Text segment:

----

James: Okay, okay. Well, just before we jump into the demo, quick question. What’s the difference between then a buildpack and a Docker file?

Ram: So I think one of the important things to know when you start using buildpacks is buildpacks and Docker come from completely different ways in which to think about creating a container. A Docker based build uses a primitive known as a Dockerfile. And this Dockerfile basically dictates how your container is going to be structured. So all containers have layers, but in the Docker world, your layers are dictated by how your Dockerfile is structured. Now switch over to the buildpacks world. You have what is called a build image, and you have what is called a run image. And your buildpack specification dictates how these three pieces are going to interplay in order to help you create that final image that is used for you to run the application itself. Think of it as there’s stages in a rocket and then you discard each stage as the payload flies further. It’s kind of like that with buildpacks, whereas with Dockerfiles you sort of carry the entire thing. And so your mileage might really vary in terms of how big your payload gets and things like that.

----

Supplied records:

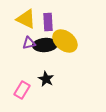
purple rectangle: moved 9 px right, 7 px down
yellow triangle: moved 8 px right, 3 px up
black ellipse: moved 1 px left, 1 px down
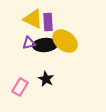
yellow triangle: moved 7 px right
pink rectangle: moved 2 px left, 3 px up
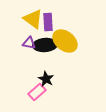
yellow triangle: rotated 10 degrees clockwise
purple triangle: rotated 24 degrees clockwise
pink rectangle: moved 17 px right, 5 px down; rotated 18 degrees clockwise
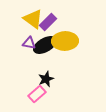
purple rectangle: rotated 48 degrees clockwise
yellow ellipse: rotated 40 degrees counterclockwise
black ellipse: rotated 25 degrees counterclockwise
black star: rotated 21 degrees clockwise
pink rectangle: moved 2 px down
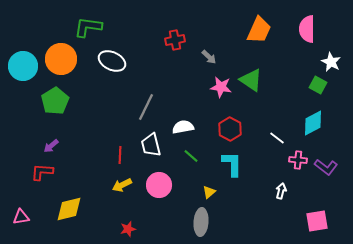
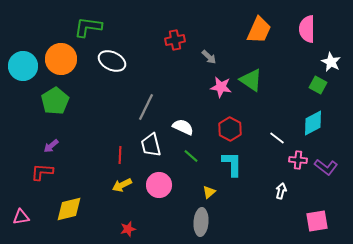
white semicircle: rotated 35 degrees clockwise
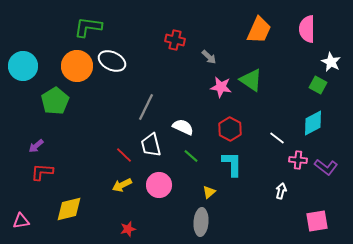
red cross: rotated 24 degrees clockwise
orange circle: moved 16 px right, 7 px down
purple arrow: moved 15 px left
red line: moved 4 px right; rotated 48 degrees counterclockwise
pink triangle: moved 4 px down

----

Aim 1: In the buildpacks conversation, list every sentence spoken by Ram that contains the word "Dockerfile" in singular or plural form.
Aim 2: Write a continuation of the conversation about buildpacks and Dockerfiles, picking up after its final sentence.

Final answer 1:
- A Docker based build uses a primitive known as a Dockerfile.
- And this Dockerfile basically dictates how your container is going to be structured.
- So all containers have layers, but in the Docker world, your layers are dictated by how your Dockerfile is structured.
- It’s kind of like that with buildpacks, whereas with Dockerfiles you sort of carry the entire thing.

Final answer 2:
And so what this allows buildpacks to be are smaller images, so they’re more minimal in terms of what is finally run versus what you start with. They are more modular in the sense you can replace these by distinct layers when you’re trying to update the application. And so because of the combination of this layering and a powerful caching mechanism, buildpacks can be updated way faster than doing a Docker based build over and over again. So you have, because of these fundamental differences, you have so many different things that sort of grow out of this. So the buildpacks path of an update is known as a rebase. And you don’t technically rebuild, but you rebase on existing images and replace just the layers that have changed and things like that. Whereas with Docker based build you sort of have to replace the entire image. And then when you have a container registry, the update from the container registry also flows as full builds in the case of Docker, whereas in the case of cloud native buildpacks, you can just have individual layers be replaced on what is running. And so an update cycle might be days in the case of Docker, whereas it might just be minutes or seconds in the case of buildpacks, for something that you can compare apples to apples.

So because of these fundamental differences between what is a buildpack build versus a Dockerfile based build, you have so many different ways in which these differences sort of bubble up and are exhibited.

James: Okay, let’s jump into the demo.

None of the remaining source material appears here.